幽刃の軌跡 #9
第9話: 現世の鼓動
朱留は現世に戻ることを決意し、明菜にその旨を伝えた。明菜は「ここ(八州の地)と向こう(現世)の時間軸は大きく異なっているから、大丈夫だよ」と優しく告げたが、朱留はどうしても現実世界のことが気になってしまう。
朱留が目を覚ますと、現世のアパートのベッドの上だった。あの八州の地での激しい戦いと修行の日々が、まるで夢だったかのように感じられる。しかし、彼がふと手を開くと、そこで感じた剣の感触や明菜の優しい笑顔が、現実に戻った証として鮮明に残っていた。
時計を確認すると、彼が八州の地で過ごした2日間に相当するのは、現世ではたったの2時間しか経過していなかった。この違和感が、彼の心に新たな緊張感を生む。

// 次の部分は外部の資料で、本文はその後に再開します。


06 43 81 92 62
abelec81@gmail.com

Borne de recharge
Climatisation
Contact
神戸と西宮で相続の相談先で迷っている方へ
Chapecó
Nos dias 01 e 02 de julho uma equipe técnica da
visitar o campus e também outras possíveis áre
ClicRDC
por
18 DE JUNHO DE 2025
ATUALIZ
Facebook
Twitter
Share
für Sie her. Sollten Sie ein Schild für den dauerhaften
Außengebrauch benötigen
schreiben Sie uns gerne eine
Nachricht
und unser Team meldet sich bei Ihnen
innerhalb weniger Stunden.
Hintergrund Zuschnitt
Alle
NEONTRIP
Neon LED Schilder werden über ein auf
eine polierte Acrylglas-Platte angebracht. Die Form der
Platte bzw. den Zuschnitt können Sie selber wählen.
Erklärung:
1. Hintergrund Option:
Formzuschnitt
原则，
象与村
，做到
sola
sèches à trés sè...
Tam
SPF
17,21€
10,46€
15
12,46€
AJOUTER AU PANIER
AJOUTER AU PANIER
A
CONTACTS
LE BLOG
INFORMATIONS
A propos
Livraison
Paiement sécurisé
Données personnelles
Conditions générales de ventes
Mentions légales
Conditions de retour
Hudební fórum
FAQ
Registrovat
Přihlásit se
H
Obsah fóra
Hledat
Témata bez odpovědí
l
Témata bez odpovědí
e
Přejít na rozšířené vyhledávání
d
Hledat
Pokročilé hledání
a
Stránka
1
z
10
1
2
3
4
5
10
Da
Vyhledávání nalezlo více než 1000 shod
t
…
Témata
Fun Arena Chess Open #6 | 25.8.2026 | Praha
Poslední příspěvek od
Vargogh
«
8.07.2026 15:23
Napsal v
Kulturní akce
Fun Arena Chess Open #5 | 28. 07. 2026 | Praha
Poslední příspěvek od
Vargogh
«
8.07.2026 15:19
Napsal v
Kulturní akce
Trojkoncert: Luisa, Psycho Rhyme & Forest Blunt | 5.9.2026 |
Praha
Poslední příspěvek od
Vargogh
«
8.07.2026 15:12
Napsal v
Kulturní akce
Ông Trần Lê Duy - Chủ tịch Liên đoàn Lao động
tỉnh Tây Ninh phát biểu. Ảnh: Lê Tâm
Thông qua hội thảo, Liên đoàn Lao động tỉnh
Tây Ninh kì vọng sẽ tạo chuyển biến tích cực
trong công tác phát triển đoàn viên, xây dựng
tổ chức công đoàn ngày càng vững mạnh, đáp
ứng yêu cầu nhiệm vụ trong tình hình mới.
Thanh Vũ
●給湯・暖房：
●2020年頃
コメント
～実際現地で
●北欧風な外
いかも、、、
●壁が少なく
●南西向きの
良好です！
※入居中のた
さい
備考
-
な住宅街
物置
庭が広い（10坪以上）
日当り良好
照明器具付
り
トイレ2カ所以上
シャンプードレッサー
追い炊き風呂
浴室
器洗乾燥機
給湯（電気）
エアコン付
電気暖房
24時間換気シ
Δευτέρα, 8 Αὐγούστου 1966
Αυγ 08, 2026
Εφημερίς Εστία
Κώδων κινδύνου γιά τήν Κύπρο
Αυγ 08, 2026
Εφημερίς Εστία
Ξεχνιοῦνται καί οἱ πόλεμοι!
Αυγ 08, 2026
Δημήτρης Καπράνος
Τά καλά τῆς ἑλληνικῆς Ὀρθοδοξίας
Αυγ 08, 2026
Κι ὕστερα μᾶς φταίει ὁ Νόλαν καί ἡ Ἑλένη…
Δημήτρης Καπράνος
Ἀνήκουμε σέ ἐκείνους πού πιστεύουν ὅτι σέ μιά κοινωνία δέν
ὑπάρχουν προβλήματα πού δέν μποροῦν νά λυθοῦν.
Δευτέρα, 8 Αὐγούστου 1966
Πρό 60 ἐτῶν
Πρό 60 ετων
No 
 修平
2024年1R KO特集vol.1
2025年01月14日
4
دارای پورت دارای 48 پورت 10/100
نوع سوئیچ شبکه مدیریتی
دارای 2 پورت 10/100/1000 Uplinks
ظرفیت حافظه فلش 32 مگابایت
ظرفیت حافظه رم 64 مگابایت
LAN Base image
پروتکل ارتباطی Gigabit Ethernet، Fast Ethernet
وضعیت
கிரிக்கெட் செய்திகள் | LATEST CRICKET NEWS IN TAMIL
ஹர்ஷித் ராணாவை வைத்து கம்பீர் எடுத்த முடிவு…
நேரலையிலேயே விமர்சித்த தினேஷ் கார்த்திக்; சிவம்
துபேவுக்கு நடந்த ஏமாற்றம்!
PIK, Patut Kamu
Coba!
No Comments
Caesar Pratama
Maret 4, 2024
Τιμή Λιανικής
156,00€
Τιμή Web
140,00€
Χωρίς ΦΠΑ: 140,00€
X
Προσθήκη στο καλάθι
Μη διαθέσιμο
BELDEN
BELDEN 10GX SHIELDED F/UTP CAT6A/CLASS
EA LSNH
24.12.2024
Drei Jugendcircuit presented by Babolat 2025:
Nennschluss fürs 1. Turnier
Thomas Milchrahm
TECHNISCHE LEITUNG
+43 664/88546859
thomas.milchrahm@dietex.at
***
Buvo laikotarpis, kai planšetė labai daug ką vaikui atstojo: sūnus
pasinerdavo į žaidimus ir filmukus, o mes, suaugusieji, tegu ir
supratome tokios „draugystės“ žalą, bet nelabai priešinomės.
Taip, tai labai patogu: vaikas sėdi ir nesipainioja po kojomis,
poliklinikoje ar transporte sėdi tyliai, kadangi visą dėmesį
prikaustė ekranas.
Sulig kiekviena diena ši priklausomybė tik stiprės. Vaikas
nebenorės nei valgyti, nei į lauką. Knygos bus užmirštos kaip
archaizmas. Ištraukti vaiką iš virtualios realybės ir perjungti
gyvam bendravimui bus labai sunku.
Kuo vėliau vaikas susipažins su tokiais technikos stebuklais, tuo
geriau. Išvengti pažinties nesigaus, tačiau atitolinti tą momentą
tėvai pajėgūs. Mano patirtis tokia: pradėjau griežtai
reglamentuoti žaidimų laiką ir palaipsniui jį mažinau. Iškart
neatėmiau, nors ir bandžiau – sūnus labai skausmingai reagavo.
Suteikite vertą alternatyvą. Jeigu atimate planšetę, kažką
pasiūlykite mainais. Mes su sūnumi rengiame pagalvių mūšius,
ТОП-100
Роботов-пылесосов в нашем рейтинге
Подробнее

朱留はスーツに着替え、仕事に向かう。普段通りにデスクに向かい、書類を片付け、電話を取る。しかし、心の奥では、八州の地での出来事が何度もフラッシュバックし、現実との境界が曖昧になっていく。頭の片隅に、明菜のことがどうしても残ってしまう。特に彼女の作った京料理や、その料理を楽しそうに食べていた彼女の笑顔が、彼の心に温かい感覚を呼び起こす。
朱留は街を歩きながら、ふと目を閉じる。八州の地での修行が、自分にどれだけの影響を与えたのかを考えずにはいられなかった。今の自分は、現世での生活に再び慣れることができるのか。それとも、あの異世界での経験が、自分の生き方を変えてしまったのか。
夕暮れの空がオレンジ色に染まる中、朱留は一人で立ち止まり、未来への不安と希望を抱えながら、再び動き出す決意をする。そして、八州の地へ再び戻るべき時が来ることを、薄々感じ始めていた。